• _INPUT DATA_
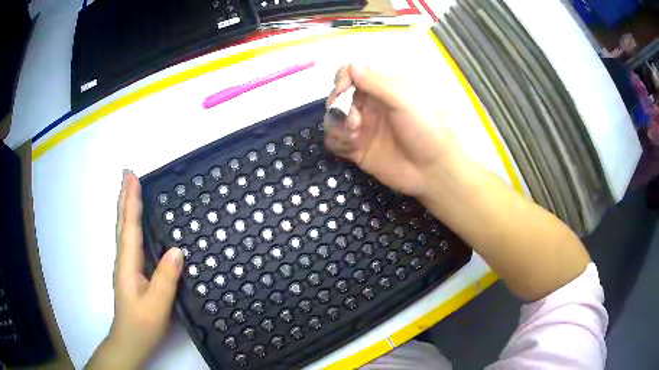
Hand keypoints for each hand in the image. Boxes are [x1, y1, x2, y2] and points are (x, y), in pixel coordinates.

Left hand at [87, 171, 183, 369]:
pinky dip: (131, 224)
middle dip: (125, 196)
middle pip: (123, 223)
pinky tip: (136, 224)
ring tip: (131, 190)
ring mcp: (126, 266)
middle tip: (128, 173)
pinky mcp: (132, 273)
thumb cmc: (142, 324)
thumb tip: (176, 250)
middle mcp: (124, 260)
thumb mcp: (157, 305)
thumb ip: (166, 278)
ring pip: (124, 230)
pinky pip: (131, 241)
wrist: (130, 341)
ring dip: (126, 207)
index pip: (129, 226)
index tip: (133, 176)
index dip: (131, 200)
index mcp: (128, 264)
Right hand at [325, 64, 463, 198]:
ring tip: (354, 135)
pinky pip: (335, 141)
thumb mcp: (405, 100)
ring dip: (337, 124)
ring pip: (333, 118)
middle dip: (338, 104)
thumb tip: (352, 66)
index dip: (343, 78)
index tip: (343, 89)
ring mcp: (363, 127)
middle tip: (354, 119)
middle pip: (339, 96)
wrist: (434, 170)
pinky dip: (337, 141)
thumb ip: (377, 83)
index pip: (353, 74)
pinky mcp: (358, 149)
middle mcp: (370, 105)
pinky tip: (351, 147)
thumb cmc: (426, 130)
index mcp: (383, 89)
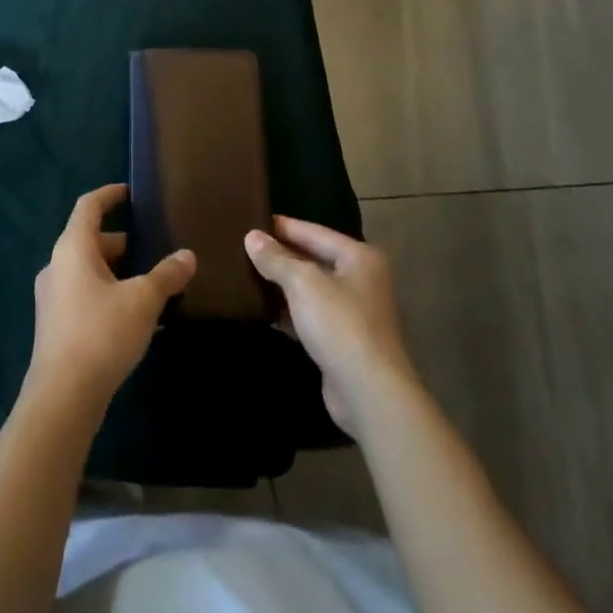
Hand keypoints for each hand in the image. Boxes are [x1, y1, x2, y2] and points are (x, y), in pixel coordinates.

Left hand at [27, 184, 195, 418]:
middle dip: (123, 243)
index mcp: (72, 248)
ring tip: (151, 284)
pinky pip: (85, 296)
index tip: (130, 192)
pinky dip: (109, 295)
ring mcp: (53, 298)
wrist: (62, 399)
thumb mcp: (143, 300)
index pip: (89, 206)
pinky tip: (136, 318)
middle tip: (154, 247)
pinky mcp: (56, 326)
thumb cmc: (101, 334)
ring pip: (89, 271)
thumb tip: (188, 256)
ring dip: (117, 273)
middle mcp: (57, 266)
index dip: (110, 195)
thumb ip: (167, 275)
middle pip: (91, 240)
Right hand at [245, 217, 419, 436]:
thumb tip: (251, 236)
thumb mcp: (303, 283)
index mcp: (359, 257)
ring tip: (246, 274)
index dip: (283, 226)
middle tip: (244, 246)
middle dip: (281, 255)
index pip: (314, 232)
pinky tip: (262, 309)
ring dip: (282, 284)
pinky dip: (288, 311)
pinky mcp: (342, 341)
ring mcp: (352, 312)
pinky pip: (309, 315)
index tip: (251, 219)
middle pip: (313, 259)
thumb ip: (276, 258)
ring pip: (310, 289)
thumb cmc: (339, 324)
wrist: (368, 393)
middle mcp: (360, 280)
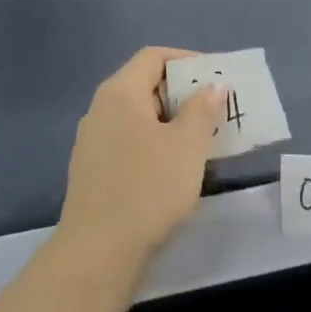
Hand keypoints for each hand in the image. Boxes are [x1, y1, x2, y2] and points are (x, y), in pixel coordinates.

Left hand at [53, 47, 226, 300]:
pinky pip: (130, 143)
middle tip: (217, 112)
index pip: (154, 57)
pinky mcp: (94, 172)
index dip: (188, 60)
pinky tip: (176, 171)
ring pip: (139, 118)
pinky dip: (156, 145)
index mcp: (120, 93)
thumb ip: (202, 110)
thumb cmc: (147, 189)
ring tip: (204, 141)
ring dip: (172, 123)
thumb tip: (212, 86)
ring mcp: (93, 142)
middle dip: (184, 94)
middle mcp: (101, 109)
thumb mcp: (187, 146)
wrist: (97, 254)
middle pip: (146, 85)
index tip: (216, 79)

* * *

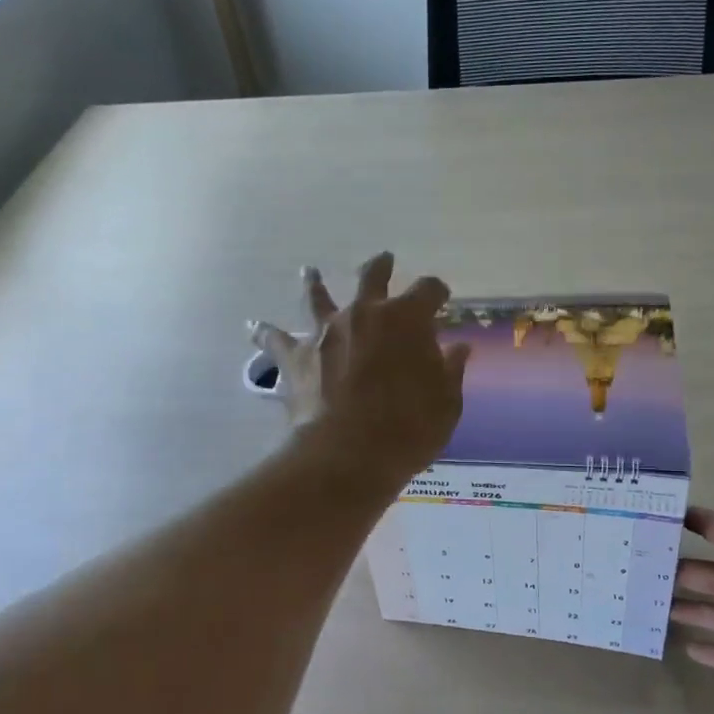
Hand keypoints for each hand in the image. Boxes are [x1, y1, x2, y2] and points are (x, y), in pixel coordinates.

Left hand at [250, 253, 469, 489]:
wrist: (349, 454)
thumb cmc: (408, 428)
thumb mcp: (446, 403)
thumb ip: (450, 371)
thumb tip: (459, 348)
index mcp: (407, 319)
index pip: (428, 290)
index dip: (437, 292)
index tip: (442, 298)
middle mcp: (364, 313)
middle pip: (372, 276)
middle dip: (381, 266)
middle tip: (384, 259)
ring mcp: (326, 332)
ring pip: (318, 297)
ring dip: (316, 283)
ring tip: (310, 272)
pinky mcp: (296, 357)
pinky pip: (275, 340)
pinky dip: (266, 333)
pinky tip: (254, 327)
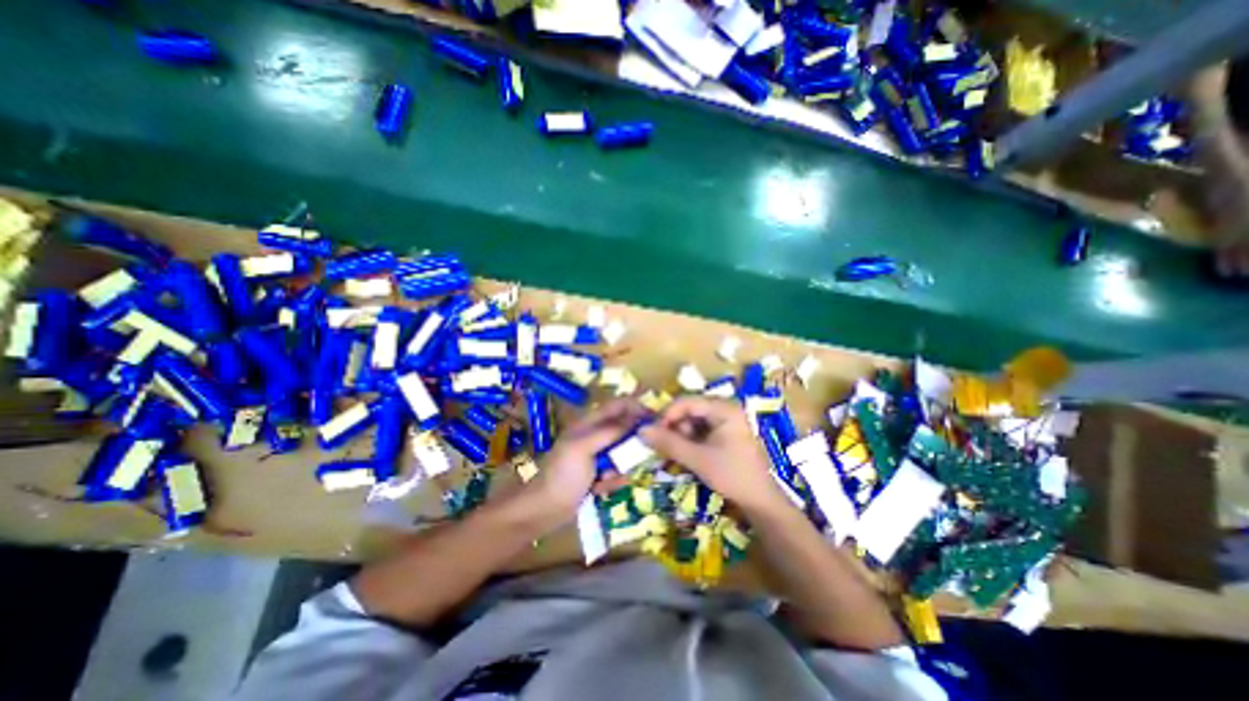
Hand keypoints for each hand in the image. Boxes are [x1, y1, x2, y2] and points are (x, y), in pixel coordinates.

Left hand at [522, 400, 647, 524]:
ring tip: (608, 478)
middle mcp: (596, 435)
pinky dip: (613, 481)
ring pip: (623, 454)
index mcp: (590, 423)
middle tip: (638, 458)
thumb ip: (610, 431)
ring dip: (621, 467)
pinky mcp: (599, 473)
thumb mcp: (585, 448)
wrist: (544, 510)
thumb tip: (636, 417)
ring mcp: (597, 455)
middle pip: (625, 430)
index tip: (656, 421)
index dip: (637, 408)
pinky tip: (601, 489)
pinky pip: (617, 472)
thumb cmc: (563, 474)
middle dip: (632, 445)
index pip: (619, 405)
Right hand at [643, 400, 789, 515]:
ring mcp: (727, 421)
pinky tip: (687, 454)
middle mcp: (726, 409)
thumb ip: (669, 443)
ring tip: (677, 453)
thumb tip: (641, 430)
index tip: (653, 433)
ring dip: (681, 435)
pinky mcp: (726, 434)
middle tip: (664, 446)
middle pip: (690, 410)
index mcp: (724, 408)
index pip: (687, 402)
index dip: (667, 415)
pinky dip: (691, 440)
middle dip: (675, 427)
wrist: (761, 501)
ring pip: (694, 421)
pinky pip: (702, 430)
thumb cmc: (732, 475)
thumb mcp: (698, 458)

--

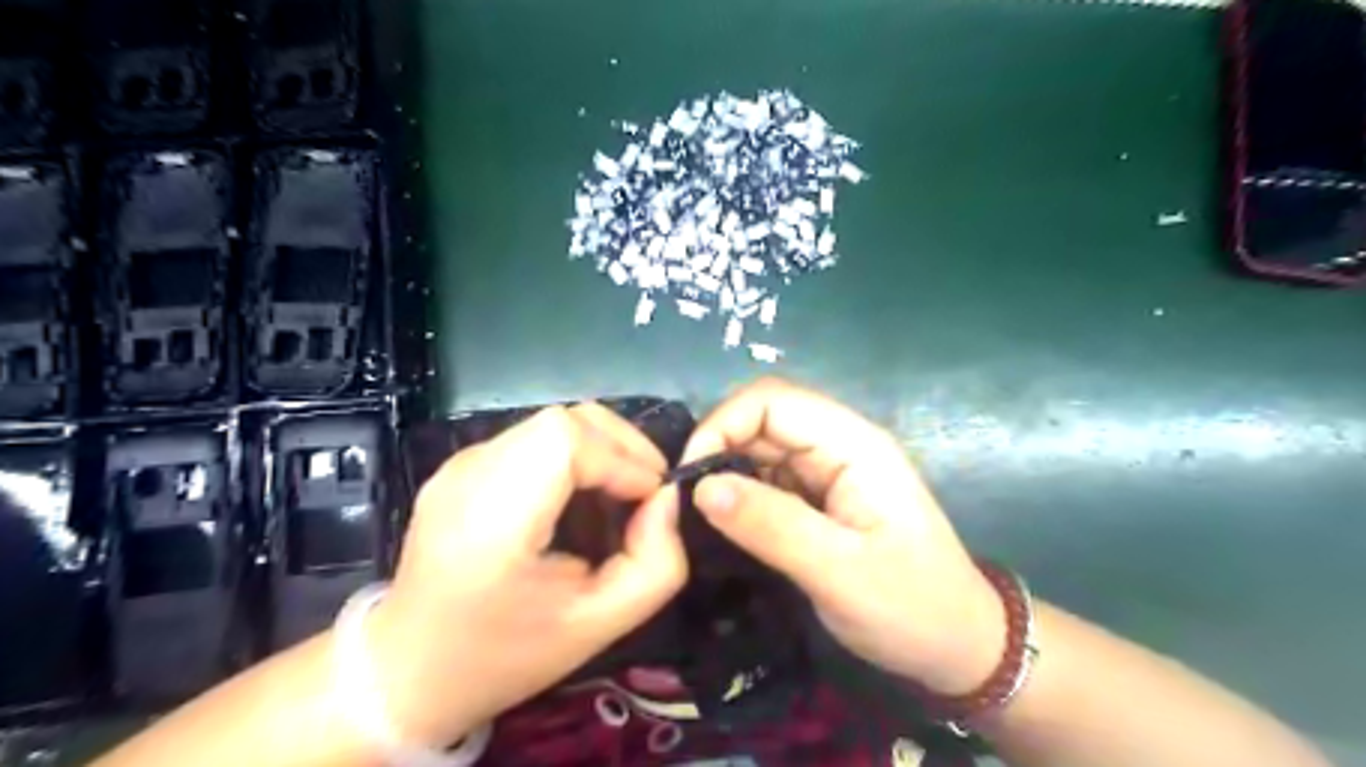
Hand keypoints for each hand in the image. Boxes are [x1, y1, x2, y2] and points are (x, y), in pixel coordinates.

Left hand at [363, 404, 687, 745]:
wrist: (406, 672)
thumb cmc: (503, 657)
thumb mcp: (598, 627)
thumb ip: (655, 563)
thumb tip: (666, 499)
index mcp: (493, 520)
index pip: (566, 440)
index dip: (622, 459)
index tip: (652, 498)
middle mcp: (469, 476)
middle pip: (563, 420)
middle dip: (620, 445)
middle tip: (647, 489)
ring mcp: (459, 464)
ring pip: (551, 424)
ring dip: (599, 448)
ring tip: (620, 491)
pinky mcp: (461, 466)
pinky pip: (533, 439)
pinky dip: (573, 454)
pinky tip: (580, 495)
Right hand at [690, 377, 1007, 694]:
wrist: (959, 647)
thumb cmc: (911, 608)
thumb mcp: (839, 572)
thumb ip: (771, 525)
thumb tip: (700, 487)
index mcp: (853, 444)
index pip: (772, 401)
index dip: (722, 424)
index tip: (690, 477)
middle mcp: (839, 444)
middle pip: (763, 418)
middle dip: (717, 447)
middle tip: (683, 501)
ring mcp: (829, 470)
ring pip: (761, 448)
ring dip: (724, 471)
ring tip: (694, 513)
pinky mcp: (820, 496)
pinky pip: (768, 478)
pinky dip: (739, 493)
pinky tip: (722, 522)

• _GOAL OF THE EXERCISE_
In the entries above, find the line that contains "index dip: (131, 200)" and the line that contains "pinky tip: (136, 318)". Reproduce exactly those two lines and every line between them, but not the pictures.

• _SOLUTION FOR THIS EXERCISE_
index dip: (131, 200)
index mcp: (128, 264)
Right hand at [325, 64, 463, 198]:
ring tip: (354, 135)
pinky pip: (335, 141)
thumb mcp: (405, 100)
ring dip: (337, 124)
ring pip: (333, 118)
middle dip: (338, 104)
thumb tip: (352, 66)
index dip: (343, 78)
index tip: (343, 89)
ring mcp: (363, 127)
middle tip: (354, 119)
middle pip: (339, 96)
wrist: (434, 170)
pinky dip: (337, 141)
thumb ip: (377, 83)
index pip: (353, 74)
pinky mcp: (358, 149)
middle mcp: (370, 105)
pinky tip: (351, 147)
thumb cmc: (426, 130)
index mcp: (383, 89)
Hand keypoints for each hand in the image. Boxes are [x1, y1, x2, y2] and points are (x, y), in pixel coordinates.

Left hand at [27, 184, 195, 418]:
middle dip: (123, 243)
index mcp: (72, 248)
ring tip: (151, 284)
pinky pip: (85, 296)
index tip: (130, 192)
pinky dip: (109, 295)
ring mcp: (53, 298)
wrist: (62, 399)
thumb mcp: (143, 300)
index pip: (89, 206)
pinky tip: (136, 318)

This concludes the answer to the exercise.